傅蓉果然变色,却又马上强笑着掩饰:“皇上对姐姐的好,真是让人羡慕。”
“朕对蓉儿不好么,嗯?”彦祖抬起她的下巴,对她眨眼。
傅蓉的心瞬间酥了,娇声叫了句“皇上”,便闭上眼微嘟起唇,想要他亲吻。
彦祖的眼中瞬间划过强烈的厌恶,然后目光往某处一扫。
傅蓉只感到彦祖的呼吸越来越近,心若鹿撞。
突然一个声音插了进来。“皇上,李大人正在御书房等你,说有要事禀报。”
傅蓉气得立刻睁眼,看向身后的人,可那人低头垂目,并不与她对视。
彦祖却及时松开傅蓉,整了整衣服,然后对她一笑:“朕晚上去你那,魅魅,先送贵妃回去。”
随即他便先走了,留下傅蓉,怒瞪眼前这个坏自己好事的人。
“娘娘,奴才送你回秋玉殿吧。”魅魅依旧低着头,躬身站在一旁。
“不必。”傅蓉恨恨的一甩袖,带着小兰离开。
一直到她们快要走出那园子,魅魅才抬起眸来,看了一眼,她的背影。。。。。
而彦祖回到御书房不久,李玉居然真的来了。今日的他,神情有些凝重。
“怎么了?”彦祖问道。
“最近发现些异常的动向。”李玉上跟前低语了两句。彦祖顿时一怔,立刻问:“那人的来头,到底查出来没?”

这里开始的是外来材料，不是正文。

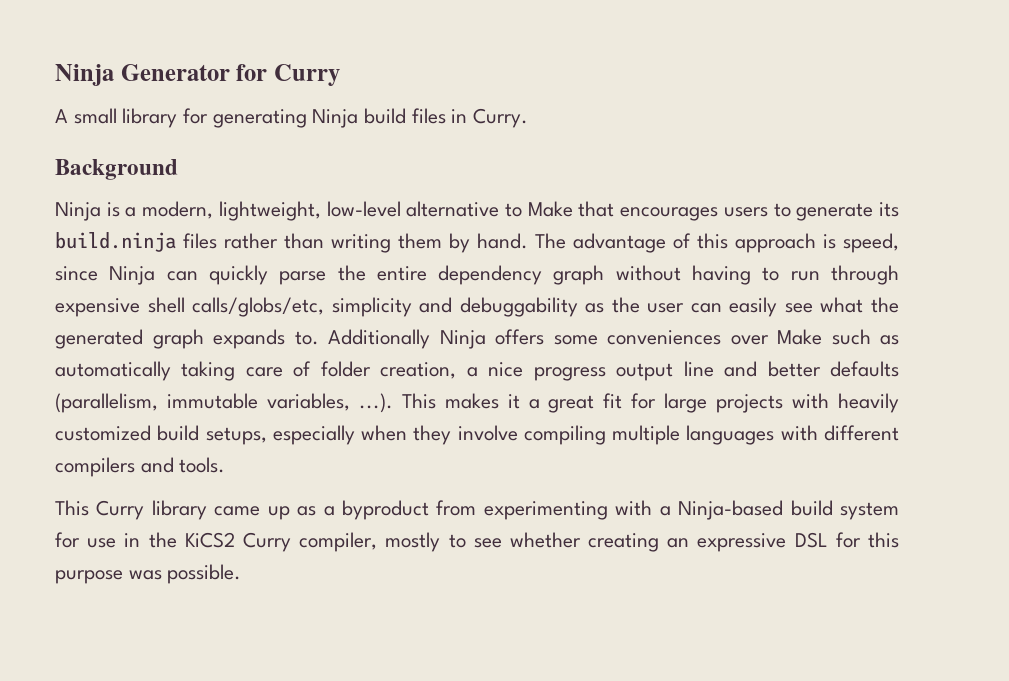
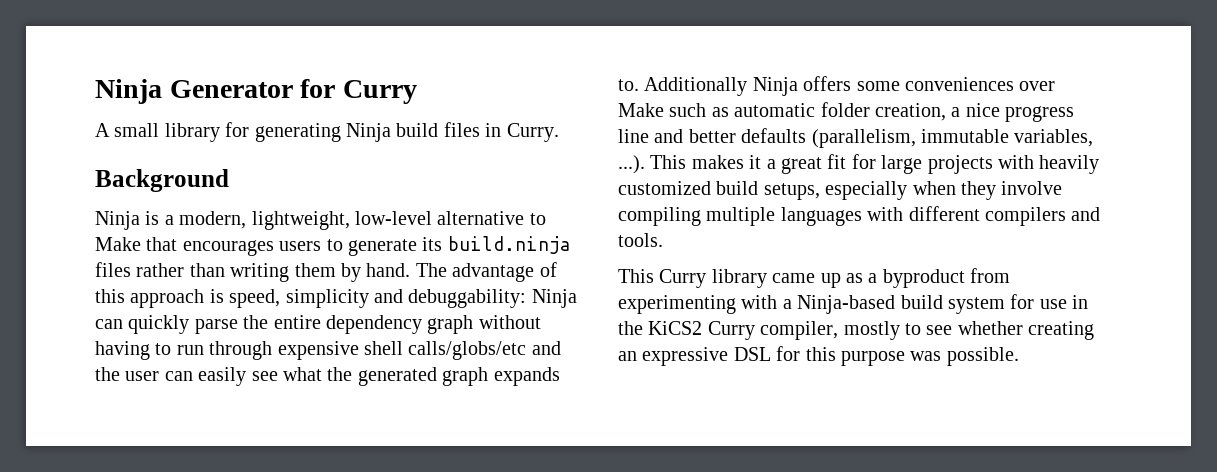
[55,266,98,281] since -> [285,289,527,308] simplicity and debuggability:
[192,297,605,317] calls/globs/etc, simplicity and debuggability as -> [408,341,561,360] calls/globs/etc and
[55,361,312,381] automatically taking care of -> [734,103,816,117] automatic
[616,363,674,381] output -> (1075, 114) none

李玉摇头:“说来也怪,以往查任何人,都多少会有线索,偏偏是他,身世背景一无所知。”
越是这样的人,越危险,彦祖皱紧了眉:“她这次回天楚,究竟想做什么?”
“还不清楚。”李玉叹气,随后又禀:“但是前几日,蒋崇曾与他在城北会面。”
“哦?”彦祖沉吟。
蒋崇目前最在意的事必定是傅蓉封妃。
李玉自然也明白这一点:“他们必是想除掉傅蓉,但是现在,不清楚他们究竟要用何方法杀人。”